## Begin Text excerpt

We now turn to assessing the impact of individual predictors and transformations thereof in subsets of the full data. Each untransformed-logtransformed pair of predictors is analyzed in the subset of conditions where the pair shows maximal variation, while the other predictors remain constant. For each pair, a minimal lmer model is constructed containing only the Intercept + the predictor, as well as random intercepts for Subject+Item.

These data subsets were created:

  • a subset containing conditions A & B is used to model the impact of the Production Norms
  • a subset containing conditions C & D is used to model Association
  • a subset containing conditions A & C is used to model the impact of Inference/Coherence (TODO: alternatively, use ABC data frame? => see last 3 plots)
  • precritical RT is also tested on the A & C subset, mirroring the coherent vs. incoherent divide observed in the precritical region

The following plots show the model residuals with the untransformed variable on the left and the log-transformed variable on the right, respectively:

## boundary (singular) fit: see help('isSingular')
## boundary (singular) fit: see help('isSingular')
## boundary (singular) fit: see help('isSingular')

## End Text excerpt

- _To be done_:
1. Edit the stretch of the predictor analysis excerpt from "We now turn" through "intercepts for Subject+Item.", replacing "minimal" with "simple".
2. Answer the following from the predictor analysis excerpt:
(a) Which conditions make up the subset used to model Association?
(b) On which side do the residual plots show the log-transformed variable?
(c) Which random intercepts does each minimal lmer model contain?
The data that follow were drawn from a separate source.

## Begin Record list

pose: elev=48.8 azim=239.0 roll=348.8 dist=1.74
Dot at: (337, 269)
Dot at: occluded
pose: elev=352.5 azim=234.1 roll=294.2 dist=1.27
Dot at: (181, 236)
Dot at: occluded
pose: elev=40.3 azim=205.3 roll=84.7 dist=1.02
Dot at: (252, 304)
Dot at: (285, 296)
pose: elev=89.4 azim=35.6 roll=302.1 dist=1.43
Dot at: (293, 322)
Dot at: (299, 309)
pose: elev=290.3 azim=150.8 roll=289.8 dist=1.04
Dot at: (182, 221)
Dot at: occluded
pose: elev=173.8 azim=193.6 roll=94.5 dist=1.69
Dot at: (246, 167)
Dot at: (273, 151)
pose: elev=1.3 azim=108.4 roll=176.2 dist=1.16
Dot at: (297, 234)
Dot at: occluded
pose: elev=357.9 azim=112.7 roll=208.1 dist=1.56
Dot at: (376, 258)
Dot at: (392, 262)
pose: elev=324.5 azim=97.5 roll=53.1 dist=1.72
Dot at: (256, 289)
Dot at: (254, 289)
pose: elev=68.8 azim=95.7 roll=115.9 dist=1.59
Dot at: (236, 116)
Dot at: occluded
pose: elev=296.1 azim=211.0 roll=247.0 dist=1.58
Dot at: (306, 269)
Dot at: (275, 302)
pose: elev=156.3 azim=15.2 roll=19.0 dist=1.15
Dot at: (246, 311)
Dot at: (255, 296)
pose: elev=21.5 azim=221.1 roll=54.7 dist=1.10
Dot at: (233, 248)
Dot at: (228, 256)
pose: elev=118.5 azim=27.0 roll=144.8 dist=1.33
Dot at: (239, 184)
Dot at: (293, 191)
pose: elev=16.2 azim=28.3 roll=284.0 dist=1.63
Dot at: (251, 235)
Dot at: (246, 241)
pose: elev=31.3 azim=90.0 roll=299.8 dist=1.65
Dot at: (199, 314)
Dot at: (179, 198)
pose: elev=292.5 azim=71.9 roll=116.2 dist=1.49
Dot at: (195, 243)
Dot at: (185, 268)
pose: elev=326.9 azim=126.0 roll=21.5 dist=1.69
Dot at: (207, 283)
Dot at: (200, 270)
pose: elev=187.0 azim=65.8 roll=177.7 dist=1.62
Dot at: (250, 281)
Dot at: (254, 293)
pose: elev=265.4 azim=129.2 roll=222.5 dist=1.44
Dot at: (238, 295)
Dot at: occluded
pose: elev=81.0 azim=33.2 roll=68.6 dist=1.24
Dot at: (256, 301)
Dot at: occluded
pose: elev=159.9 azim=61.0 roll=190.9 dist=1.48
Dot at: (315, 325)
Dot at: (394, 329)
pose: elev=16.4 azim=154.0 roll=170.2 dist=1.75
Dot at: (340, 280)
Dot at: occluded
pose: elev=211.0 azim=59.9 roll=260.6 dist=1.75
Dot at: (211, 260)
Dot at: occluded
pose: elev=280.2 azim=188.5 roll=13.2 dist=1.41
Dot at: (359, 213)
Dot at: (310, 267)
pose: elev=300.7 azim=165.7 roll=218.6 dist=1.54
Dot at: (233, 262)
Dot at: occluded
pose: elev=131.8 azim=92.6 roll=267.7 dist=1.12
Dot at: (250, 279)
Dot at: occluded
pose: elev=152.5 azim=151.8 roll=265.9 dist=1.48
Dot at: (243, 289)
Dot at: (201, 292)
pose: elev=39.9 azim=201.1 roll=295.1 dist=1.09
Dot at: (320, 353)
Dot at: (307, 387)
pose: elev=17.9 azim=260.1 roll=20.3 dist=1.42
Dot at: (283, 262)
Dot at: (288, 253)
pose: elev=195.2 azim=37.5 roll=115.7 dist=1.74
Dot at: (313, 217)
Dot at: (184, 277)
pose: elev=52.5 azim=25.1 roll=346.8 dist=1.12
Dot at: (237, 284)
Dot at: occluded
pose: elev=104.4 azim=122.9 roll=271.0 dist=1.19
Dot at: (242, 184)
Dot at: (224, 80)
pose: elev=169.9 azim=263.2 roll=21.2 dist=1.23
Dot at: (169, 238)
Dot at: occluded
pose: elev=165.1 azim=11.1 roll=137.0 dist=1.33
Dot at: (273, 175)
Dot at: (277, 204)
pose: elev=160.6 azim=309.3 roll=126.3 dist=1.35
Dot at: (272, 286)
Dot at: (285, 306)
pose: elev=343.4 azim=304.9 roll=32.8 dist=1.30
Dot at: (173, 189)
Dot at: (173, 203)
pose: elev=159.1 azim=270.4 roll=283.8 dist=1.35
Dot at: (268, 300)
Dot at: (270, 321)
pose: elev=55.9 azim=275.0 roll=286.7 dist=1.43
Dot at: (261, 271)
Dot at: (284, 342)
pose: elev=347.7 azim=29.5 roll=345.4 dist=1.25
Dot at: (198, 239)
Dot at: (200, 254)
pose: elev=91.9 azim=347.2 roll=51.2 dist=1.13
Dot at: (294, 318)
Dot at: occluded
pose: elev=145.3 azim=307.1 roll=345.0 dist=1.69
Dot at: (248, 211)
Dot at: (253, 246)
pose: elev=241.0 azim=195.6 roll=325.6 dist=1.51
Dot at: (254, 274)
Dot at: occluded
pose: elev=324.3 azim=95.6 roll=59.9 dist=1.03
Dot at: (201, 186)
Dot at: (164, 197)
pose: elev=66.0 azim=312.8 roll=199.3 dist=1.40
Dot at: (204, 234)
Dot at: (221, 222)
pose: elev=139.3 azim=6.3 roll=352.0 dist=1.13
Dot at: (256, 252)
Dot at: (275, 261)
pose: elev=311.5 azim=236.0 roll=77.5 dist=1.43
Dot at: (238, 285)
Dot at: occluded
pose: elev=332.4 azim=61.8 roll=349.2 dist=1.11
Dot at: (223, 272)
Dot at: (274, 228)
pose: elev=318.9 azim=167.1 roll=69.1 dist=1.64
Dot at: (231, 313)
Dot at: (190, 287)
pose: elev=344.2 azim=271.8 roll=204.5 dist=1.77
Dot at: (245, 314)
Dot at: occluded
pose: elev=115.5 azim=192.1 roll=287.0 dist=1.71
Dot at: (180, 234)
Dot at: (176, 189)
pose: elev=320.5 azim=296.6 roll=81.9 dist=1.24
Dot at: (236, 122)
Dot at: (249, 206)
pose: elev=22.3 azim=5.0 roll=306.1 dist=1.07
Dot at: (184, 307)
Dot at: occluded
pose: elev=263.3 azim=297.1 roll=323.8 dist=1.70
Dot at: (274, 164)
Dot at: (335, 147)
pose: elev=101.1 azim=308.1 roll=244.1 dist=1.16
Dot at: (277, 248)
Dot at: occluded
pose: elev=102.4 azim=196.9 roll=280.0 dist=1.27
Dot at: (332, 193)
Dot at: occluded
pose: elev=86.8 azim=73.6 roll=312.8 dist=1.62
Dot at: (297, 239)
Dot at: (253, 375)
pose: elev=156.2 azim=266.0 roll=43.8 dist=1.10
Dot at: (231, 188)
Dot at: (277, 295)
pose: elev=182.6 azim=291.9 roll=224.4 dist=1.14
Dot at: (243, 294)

## End Record list

- _Answers for the tasks_:
1.
We now turn to assessing the impact of individual predictors and transformations thereof in subsets of the full data. Each untransformed-logtransformed pair of predictors is analyzed in the subset of conditions where the pair shows maximal variation, while the other predictors remain constant. For each pair, a simple lmer model is constructed containing only the Intercept + the predictor, as well as random intercepts for Subject+Item.

2.
(a) Conditions C & D.
(b) On the right.
(c) Random intercepts for Subject and Item.